Step 3 -- Propose Name and Responsibility
- Generate 2-3 name candidates in kebab-case.
- For each candidate, write a one-sentence responsibility statement following the pattern: "This {type} {verb} {object} {constraint}."
- Example: "This skill validates hook configurations against the type-event compatibility matrix."
- Verify the name does not conflict with existing components in the plugin.
Step 4 -- Map Relationships
- Identify which existing components this new component interacts with.
- For skills: which agent orchestrates it? Which movement does it belong to?
- For agents: which skills does it manage? What is its delegation boundary?
- For commands: which skill or agent does it invoke? Is it canonical or an alias?
- For hooks: which event triggers it? What context does it need?
- Draw a simple dependency diagram in text or Mermaid format.
Step 5 -- Identify Conflicts and Gaps
- Check for responsibility overlap with existing components.
- If overlap exists, propose one of: merge, split, or differentiate.
- Check for missing dependencies: does this component need something that does not exist yet?
- If dependencies are missing, list them as additional components to ideate.
Step 6 -- Determine MOAT Depth
- Assess the component's complexity to recommend MOAT asset depth:
MINIMAL: SKILL.md only (simple, self-contained components).
STANDARD: SKILL.md + references/ (needs reference material).
FULL: SKILL.md + references/ + examples/ (complex, benefits from examples).
DEEP: SKILL.md + references/ + examples/ + prompts/ (user-facing, needs prompt templates).
Step 7 -- Output Concept Card
Quality Criteria
Assumptions & Limits
- Read-only. This skill proposes component concepts but never creates files or directories.
- Relationship mapping depends on the existing plugin structure being readable. If the plugin is not yet scaffolded, relationships are inferred from the architecture plan or brief.
- MOAT depth recommendations are guidelines, not constraints. The actual depth may change during the design phase when complexity becomes clearer.
- Cannot assess whether the proposed component is actually useful to users -- only that it is structurally sound and non-overlapping.
- Hook compatibility is checked against the type-event matrix, but the skill does not validate the hook's runtime behavior.
Good vs Bad
Bad concept card:
- Type: skill
- Name: do-stuff
- Responsibility: Does stuff.
Missing: no movement, no dependencies, no conflicts, no MOAT depth, no tools.
Good concept card:
## Component Concept Card
- Type: skill
- Name: validate-config
- Responsibility: Validates plugin configuration files against their JSON schemas.
- Movement: VALIDATE
- Dependencies: validate-manifest (shares plugin.json parsing), audit-security (config may contain secrets)

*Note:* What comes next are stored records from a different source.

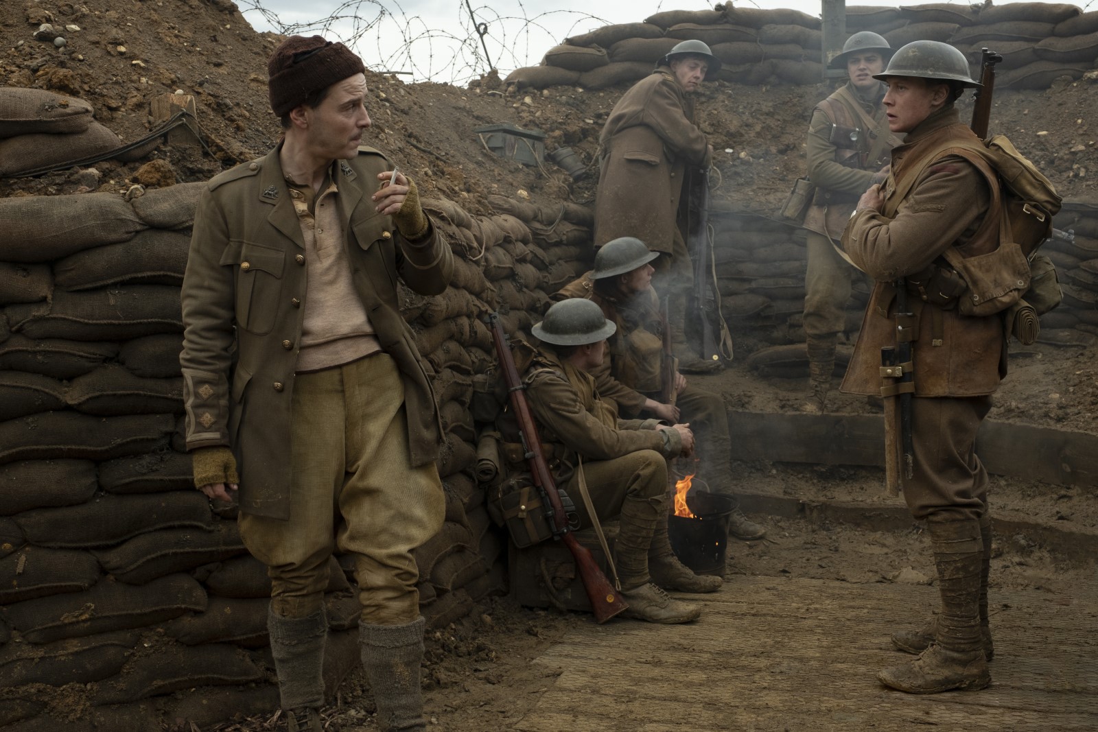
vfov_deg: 29.9
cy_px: 366
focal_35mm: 45
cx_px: 549
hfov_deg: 43.6
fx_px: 1373
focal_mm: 30.2
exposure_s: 1/500
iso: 400
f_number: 5.6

- Conflicts: None — validate-manifest checks plugin.json only; this covers settings.json and hooks.json
- MOAT Depth: STANDARD (needs reference for config schemas)
- Tools Needed: Read, Glob, Grep
- Estimated Lines: 80-120
Includes: type, descriptive name, precise responsibility, movement placement, dependencies, conflict analysis, MOAT depth with rationale, tool list, line estimate.
Anti-Patterns
- Proposing a component that duplicates an existing one without acknowledging the overlap.
- Creating a skill for something that should be a command alias.
- Designing an agent that manages only one skill (merge into the parent agent).
- Recommending DEEP MOAT depth for every component regardless of complexity.
Edge Cases
- User wants to add a component to a plugin that has no architecture plan -- ideate the component in isolation, note the lack of context.
- The proposed component requires tools not available in the plugin sandbox -- document the constraint and propose alternatives.
- User wants a hook but the event they need is not compatible with their hook type -- reference the compatibility matrix and suggest alternatives.